Antithymocyte immunoglobulin in severe aplastic anemia and bone marrow transplantation

OBJECTIVE: To review antithymocyte immunoglobulin (ATG) and its current role in the treatment of severe aplastic anemia (SAA), focusing on ATG in immunosuppressive therapy compared with bone marrow transplantation (BMT). DATA SOURCES: A MEDLINE search (1966 to 1996) of English-language literature and human subjects pertaining to ATG and BMT therapy in SAA was performed. Additional literature was obtained from reference lists of pertinent articles identified through the search. STUDY SELECTION AND DATA EXTRACTION: All articles were considered for possible inclusion in the review. Pertinent information, as judged by the authors, was selected for discussion. DATA SYNTHESIS: The hallmark of SAA is pancytopenia and bone marrow hypoplasia. Although the etiology in a majority of cases remains unknown, current data implicate an immune-mediated destruction of stem cells. ATG is a potent immunosuppressive agent and has emerged as an important therapy for patients with SAA. The exact mechanism of immunosuppressive action is not fully understood, although ATG appears to disrupt cell-mediated immune responses resulting in inhibition or altered T-cell function.

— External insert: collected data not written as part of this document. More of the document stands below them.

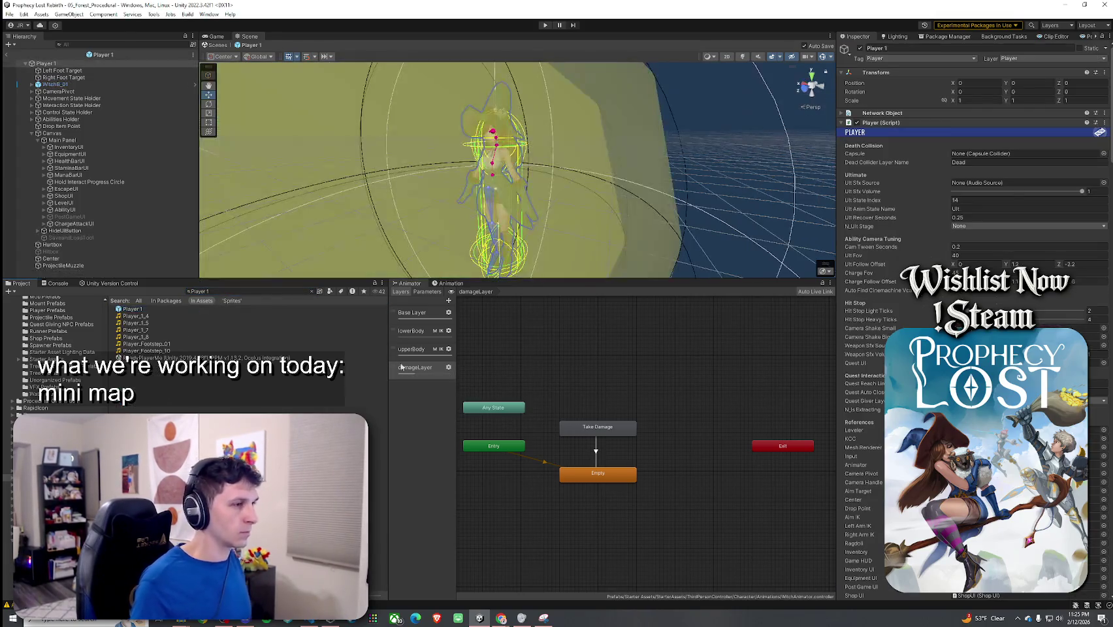
Review damageLayer settings and the Base Layer graph, then save the Player 1 prefab.
left_click(448, 368)
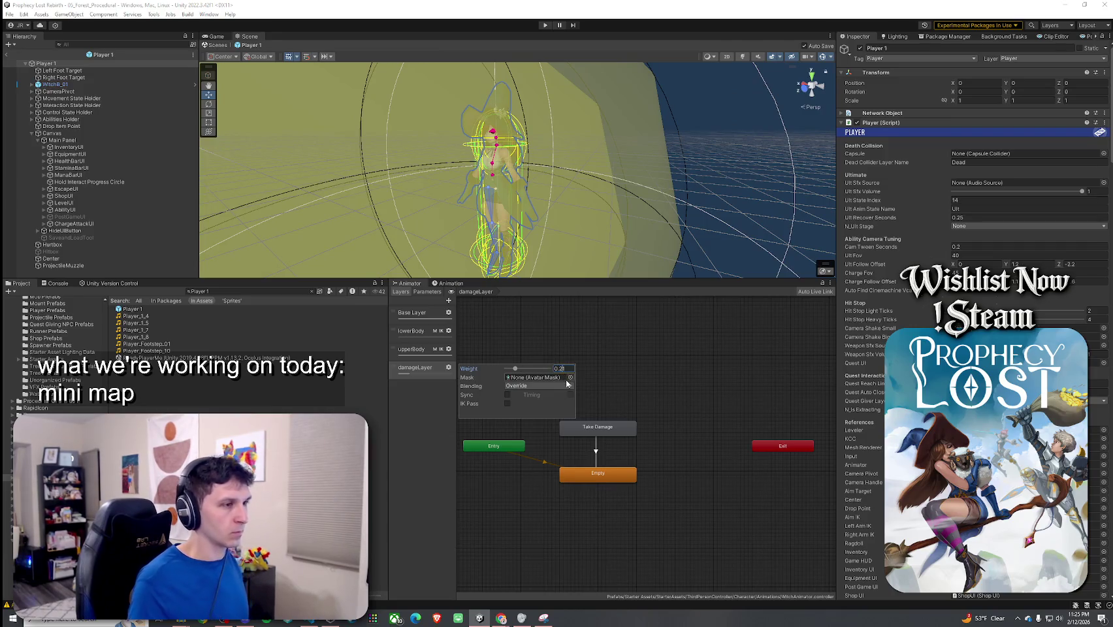
left_click(411, 447)
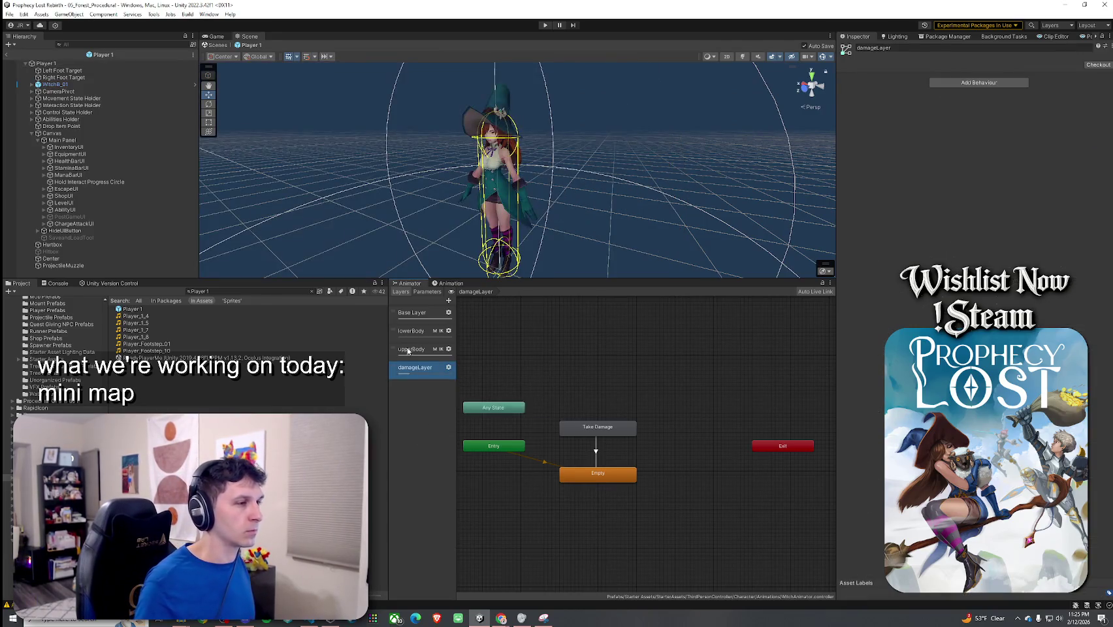
left_click(427, 310)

Numerous trials have evaluated the use of ATG both as monotherapy and in combination with other immunosuppressive agents. Treatment with ATG in SAA has demonstrated a 40-70% response rate. Data suggest that intensive immunosuppressive therapy with ATG in combination with cyclosporine may provide the optimal immunosuppressive treatment. Questions still remain concerning complications and long-term survival of the patients. Although more than a 2-year follow-up shows a decline in mortality, a plateau in the survival curve was not achieved. BMT is a potential treatment for SAA. Although there is a high initial mortality due to treatment-related toxicities, successful marrow engraftment provides a cure for SAA. Many patients (75-90%) experience long-term survival after allogenic BMT. Age, donor availability, and severity of disease limit the number of eligible patients. CONCLUSIONS: Due to excellent results with BMT, it has become the therapy of choice for selected patients with SAA. For patients who are not eligible for BMT, intensive immunosuppressive therapy with ATG and cyclosporine is recommended. Further study to better understand the pathogenesis of SAA and prevent treatment-related complications is essential to provide the best care to all patients.